Of the many cuisines I have tried so far, the one cuisine that has a special place in my heart is Indian Chinese a.k.a. Chindian. The food that for many years passed off as Chinese food in India. The chowmein from the roadside seller to the exotic(!) veg Munchurian with gravy, we have all had it at some point or another and we have liked it too. The Chinese may not recognise it but us desis do and sometimes that is all that matters.

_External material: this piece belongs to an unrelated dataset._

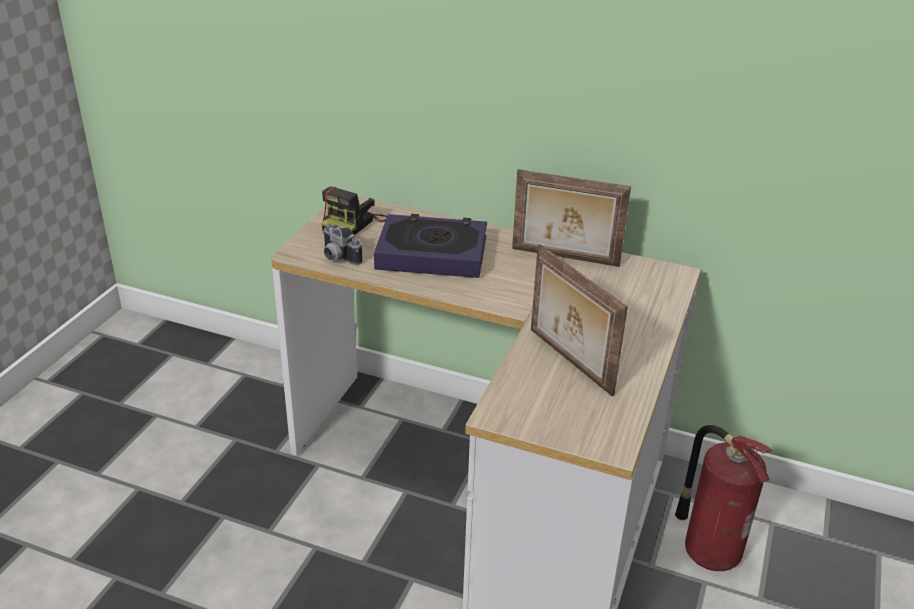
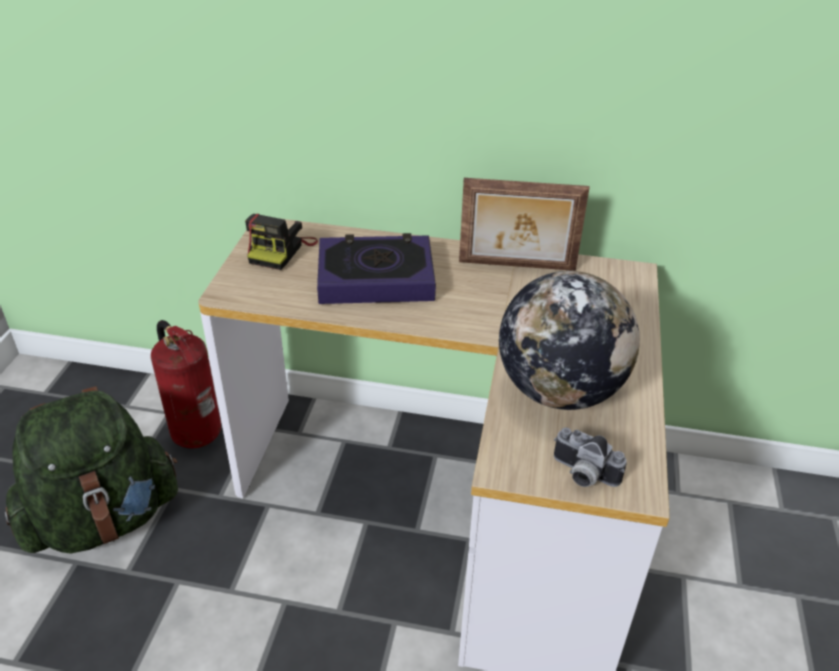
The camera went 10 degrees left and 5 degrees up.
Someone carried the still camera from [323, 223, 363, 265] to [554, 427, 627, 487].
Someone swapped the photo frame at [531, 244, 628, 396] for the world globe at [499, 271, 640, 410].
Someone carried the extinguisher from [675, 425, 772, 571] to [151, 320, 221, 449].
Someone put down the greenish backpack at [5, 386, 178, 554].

So when I picked up a cauliflower in an attempt to include more vegetables in my daily diet, the only thing that popped in my head was to make some really quick Gobi (Cauliflower) manchurian, which teamed perfectly with the winter chill. And all it took was 20 mins. Here's how it goes, lazy cooks:
For Florets
1 medium size cauliflower, broken into medium sized florets
1/2 cup corn flour
5 tablespoons all purpose flour (maida)
1/2 teaspoon garlic paste
1/2 teaspoon ginger paste
Oil, for deep frying
Salt to taste
Approximately 1/2 cup water
For the Sauce
1½ teaspoons garlic paste
2 teaspoons ginger paste
2 green chillies, finely chopped
1 large onion, finely chopped
1 small green capsicum, finely chopped
1½ tablespoons soy sauce
1/2 tablespoon chilli sauce
2 tablespoons tomato ketchup or tomato sauce
2 tablespoons oil
2 tablespoons spring onion, finely chopped (for garnishing, optional)
Salt as per taste
Method
For the florets
1. Boil the florets in salted water for 4 mins, drain water and set aside
2. In a bowl, mix all purpose flour, corn flour, ginger paste, garlic paste and salt. Add water little by little and stir to make a batter. the thickness of the batter should be similar to thickness of dosa batter. Add all florets in batter and mix well. Ensure that the batter coats the florets evenly.
3. Heat oil in pan over medium flame and deep fry the florets in small batches of 6 to 8 till they turn golden brown. Drain and transfer the deep fried florets to plate with paper napkin on it to soak excess oil.
For the sauce
1. Heat 2-tablespoons of oil in a wide, thin-bottomed pan or wok on medium flame. Add ginger paste, garlic paste, chopped green chillies, chopped capsicum and chopped onion.
2. Sauté them on high flame for 3-4 minutes to eliminate the raw flavour of ginger and garlic.
3. Add soy sauce, tomato ketchup, chilli sauce and salt. Stir continuous and cook for a minute
4. Toss in the deep fried florets and mix all ingredients (florets and the sauce) on high flame for a minute.
Voila! it's ready to be plated and served hot with a generous sprinkling of finely chopped spring onions.